I installed the latest version (1.5.4) for one of my users. I created his
database beforehand, and provided the configuration page with the proper
hostname, user, database, and password. I left the root password entry blank,
since I already set that stuff up.
It gave me a mysql connection error, saying it couldn't connect as root - even
though it shouldn't have had to. Fine, being as how MediaWiki is such a
well-known package, I felt reasonable comfortable giving it the root mysql
password. I assumed it would discover that the database was already set up, and
move on to creating the tables - which it did; however, it also added two new
entries to the mysql.user table, for user "root" with hostnames "%" and
"localhost.localdomain", and no privileges.
This is a MAJOR, HUGE, GINORMOUS problem. Why did it do this? I'm beyond
pissed about this. Fortunately I was still able to connect through localhost
and fix what MediaWiki screwed up. Why is MediaWiki taking it upon itself to do
ANYTHING to the root mysql user? Why does it error out when the root password
is not supplied, when the configured database and mysql user ALREADY EXIST?
(In reply to comment #33)
You're damn right MediaWiki shouldn't be doing that, but I don't think it is -
I'm no expert with the innards of mySQL, but it sounds very much like something
mySQL itself is doing.
Regardless, this issue is now starting to affect a lot of users. I think I'll do
a partial rewrite of the affected portion of the installer script.

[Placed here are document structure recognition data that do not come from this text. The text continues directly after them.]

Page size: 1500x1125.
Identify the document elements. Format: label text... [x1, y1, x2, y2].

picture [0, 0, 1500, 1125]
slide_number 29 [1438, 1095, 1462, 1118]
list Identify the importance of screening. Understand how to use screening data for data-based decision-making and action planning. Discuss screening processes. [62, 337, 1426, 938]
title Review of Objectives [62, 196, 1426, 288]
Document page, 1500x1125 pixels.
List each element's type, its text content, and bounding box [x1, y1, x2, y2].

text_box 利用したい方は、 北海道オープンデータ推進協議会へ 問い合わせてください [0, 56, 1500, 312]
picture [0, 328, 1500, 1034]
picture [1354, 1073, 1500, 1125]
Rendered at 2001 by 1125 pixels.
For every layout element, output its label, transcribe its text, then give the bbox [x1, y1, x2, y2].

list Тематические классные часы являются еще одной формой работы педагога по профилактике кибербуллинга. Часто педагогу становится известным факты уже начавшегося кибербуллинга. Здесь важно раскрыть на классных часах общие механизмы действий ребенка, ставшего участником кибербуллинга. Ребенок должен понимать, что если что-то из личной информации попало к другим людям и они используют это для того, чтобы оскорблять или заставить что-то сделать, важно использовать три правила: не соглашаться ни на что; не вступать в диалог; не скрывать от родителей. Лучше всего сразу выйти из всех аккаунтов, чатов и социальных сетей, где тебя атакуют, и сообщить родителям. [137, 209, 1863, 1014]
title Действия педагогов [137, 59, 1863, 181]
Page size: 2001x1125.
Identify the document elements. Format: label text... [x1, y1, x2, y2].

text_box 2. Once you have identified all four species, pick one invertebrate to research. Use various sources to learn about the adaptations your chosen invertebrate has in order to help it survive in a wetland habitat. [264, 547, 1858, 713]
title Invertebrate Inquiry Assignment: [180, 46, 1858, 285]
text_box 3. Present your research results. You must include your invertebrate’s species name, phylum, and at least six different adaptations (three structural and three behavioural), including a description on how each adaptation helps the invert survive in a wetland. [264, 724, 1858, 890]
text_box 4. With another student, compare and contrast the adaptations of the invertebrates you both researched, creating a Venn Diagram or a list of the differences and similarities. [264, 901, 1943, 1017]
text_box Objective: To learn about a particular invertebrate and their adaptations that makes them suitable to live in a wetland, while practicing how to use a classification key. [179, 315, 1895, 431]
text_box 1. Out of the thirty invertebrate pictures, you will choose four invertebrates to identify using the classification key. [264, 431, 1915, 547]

Your MySQL is apparently misconfigured so that a root login with no password
*SUCCEEDS*, but then can't do anything. You should see about fixing this -- it
causes the installer's initial check to fail incorrectly.
If you want the installer to connect as root with a password, so it can create the
database and set up the db user for MediaWiki, then you should give it *just* the
root password in the root password field.
It sounds like you told the installer to create a mysql user "root" for MediaWiki
to run under as well. You probably shouldn't do that; give it the account that you
want to run MediaWiki under instead.
Is there any possible workaround just so I can get the thing up and running? or
am I still S.O.L. as I have been since November?
Try bug 1044 comment 10.
(In reply to comment #37)
> Try bug 1044 comment 10.
I only see 1 comment there, are you sure that's the right one?
I meant bug 3914 comment 10. Sorry, I was reading the "error number" out of the
bug summary, not the bug number.
This should now be fixed in CVS HEAD with the code I'm committing this second.
The installer now:
[a] attempts to connect first as the specified user
[b] ...and then as root
[c] ...and then cries
Basically, an ugly hack in the middle is now a bit cleaner. I'll backport it to
1.5 branch as soon as I know it isn't going to interfere there.
is this CVS HEAD thing in the newest flavor of mediawiki? I'm still not getting
it to install... it's been 20 months now
thanks (i hope)
CVS HEAD is the latest code in CVS, which runs Wikimedia wikis. It's not used
for the releases at the moment. I've since backported similar (though slightly
different, due to the way MediaWiki 1.5 supports databases) changes to the
installer in REL_1_5. This installer will work against existing versions of
MediaWiki within the 1.5 branch, and will also be shipped with MediaWiki 1.5.6.